Carta del fundador de Comunión y Liberación al Papa
Misiva de monseñor Luigi Giussani en los
cincuenta años del movimiento
MILÁN, martes, 20 abril 2004 (ZENIT.org).-
Publicamos la carta que ha dirigido a Juan Pablo II monseñor Luigi Giussani,
fundador de Comunión y Liberación, al cumplirse los cincuenta años de este
movimiento eclesial.
* * *
Santidad:
Este nuevo año está marcado en su comienzo por las palabras que usted pronunció
en el mensaje para la jornada mundial de la paz, en particular cuando habló del
cristianismo como «victoria» del amor de Cristo y del compromiso de cada uno
para apresurarla, puesto que es lo que anhela en el fondo el corazón de todos.
Por lo que a nosotros respecta, no podemos dejar de sentir el apremio por esta
invitación al despuntar el año que marca el cincuenta aniversario de aquel
comienzo inesperado, que surgió y se ha desarrollado como un «movimiento» de
millares de personas, jóvenes y menos jóvenes, en el mundo entero, a partir de
los primeros encuentros que tuve en octubre de 1954 en el liceo milanés donde
pedí dar clase de religión.

§ **LISTA DE TAREAS**:
1. Enumere todas las personas que el texto proporcionado menciona por su nombre.
2. Transcriba el fragmento del texto proporcionado que comienza en las palabras "Carta del fundador" y termina tras las palabras "corazón de todos.".

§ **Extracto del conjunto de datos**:
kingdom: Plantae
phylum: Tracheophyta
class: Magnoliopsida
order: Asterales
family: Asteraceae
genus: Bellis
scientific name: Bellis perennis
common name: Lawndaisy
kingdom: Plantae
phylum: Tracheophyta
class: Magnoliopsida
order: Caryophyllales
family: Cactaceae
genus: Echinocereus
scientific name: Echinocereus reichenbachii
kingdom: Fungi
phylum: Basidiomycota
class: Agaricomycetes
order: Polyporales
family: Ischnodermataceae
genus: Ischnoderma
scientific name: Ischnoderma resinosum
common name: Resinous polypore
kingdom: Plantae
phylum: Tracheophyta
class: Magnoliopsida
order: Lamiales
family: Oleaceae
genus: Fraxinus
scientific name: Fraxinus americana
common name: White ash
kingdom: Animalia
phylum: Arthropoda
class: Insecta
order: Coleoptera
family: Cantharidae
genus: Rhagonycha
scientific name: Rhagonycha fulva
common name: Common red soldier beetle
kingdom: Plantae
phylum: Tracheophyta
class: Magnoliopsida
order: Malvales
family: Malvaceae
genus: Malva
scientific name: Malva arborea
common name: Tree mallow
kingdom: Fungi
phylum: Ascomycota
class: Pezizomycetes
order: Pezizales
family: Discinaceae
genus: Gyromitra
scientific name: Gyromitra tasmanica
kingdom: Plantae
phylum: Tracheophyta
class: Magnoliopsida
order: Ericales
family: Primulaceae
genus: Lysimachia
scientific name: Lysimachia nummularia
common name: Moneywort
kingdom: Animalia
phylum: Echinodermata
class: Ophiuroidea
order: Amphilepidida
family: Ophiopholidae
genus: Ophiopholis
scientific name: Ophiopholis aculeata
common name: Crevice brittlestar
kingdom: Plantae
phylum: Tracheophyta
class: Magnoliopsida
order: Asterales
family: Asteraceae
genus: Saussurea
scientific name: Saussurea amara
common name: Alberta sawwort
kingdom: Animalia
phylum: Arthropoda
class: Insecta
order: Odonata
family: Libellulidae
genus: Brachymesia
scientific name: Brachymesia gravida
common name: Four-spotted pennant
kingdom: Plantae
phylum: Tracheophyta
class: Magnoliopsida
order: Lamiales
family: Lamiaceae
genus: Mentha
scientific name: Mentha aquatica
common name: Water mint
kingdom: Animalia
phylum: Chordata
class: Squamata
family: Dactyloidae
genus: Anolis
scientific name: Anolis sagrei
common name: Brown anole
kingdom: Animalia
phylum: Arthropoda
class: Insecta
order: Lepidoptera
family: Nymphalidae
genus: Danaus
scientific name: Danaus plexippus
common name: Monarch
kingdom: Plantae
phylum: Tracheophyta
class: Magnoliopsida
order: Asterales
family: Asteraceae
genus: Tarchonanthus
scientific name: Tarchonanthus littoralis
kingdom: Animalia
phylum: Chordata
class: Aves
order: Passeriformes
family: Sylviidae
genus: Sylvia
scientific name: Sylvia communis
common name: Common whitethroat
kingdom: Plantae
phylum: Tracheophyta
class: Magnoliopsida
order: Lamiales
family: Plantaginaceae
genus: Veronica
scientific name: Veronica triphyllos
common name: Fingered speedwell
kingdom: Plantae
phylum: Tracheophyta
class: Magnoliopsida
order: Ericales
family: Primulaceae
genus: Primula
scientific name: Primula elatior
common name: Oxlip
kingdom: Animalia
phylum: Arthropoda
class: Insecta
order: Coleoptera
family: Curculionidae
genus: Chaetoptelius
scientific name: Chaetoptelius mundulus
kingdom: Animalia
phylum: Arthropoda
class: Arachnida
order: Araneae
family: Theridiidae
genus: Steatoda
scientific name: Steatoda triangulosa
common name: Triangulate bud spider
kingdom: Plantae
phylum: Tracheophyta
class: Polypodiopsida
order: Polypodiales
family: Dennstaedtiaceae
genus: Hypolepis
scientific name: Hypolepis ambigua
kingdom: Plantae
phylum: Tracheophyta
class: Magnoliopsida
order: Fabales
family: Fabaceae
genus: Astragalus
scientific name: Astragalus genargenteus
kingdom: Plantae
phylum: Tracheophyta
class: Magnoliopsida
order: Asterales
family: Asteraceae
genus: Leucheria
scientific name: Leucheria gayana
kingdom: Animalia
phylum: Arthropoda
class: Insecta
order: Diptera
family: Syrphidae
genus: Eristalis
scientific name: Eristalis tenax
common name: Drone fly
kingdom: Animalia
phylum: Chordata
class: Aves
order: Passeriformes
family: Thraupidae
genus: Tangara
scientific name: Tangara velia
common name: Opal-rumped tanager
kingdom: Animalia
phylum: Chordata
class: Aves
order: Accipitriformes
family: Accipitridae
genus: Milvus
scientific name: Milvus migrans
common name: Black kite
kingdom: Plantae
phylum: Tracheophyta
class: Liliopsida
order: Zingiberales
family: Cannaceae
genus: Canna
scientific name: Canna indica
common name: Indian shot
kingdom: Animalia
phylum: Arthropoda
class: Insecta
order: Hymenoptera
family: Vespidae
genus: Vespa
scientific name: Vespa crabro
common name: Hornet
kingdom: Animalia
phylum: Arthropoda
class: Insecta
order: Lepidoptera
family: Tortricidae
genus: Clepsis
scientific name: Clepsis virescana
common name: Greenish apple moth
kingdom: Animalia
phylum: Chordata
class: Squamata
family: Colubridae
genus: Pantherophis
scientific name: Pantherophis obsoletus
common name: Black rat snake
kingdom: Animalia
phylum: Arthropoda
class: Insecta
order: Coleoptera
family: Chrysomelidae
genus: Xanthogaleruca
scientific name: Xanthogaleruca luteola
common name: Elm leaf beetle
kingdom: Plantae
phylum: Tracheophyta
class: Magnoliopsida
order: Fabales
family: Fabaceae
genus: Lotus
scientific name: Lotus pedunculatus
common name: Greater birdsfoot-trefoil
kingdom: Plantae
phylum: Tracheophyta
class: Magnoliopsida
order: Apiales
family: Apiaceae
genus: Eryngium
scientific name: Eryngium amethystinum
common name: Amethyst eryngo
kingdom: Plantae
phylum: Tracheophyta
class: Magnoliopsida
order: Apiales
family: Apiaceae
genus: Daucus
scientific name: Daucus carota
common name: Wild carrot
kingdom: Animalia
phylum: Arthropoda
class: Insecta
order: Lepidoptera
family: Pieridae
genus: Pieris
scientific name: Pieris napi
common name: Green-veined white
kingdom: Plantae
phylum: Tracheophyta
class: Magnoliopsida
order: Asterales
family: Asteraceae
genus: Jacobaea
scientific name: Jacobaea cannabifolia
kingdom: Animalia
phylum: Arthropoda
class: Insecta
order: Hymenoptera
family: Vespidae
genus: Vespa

§ **EN RESPUESTA**:
1. Luigi Giussani, Juan Pablo II, Cristo

2.
Carta del fundador de Comunión y Liberación al Papa
Misiva de monseñor Luigi Giussani en los
cincuenta años del movimiento
MILÁN, martes, 20 abril 2004 (ZENIT.org).-
Publicamos la carta que ha dirigido a Juan Pablo II monseñor Luigi Giussani,
fundador de Comunión y Liberación, al cumplirse los cincuenta años de este
movimiento eclesial.
* * *
Santidad:
Este nuevo año está marcado en su comienzo por las palabras que usted pronunció
en el mensaje para la jornada mundial de la paz, en particular cuando habló del
cristianismo como «victoria» del amor de Cristo y del compromiso de cada uno
para apresurarla, puesto que es lo que anhela en el fondo el corazón de todos.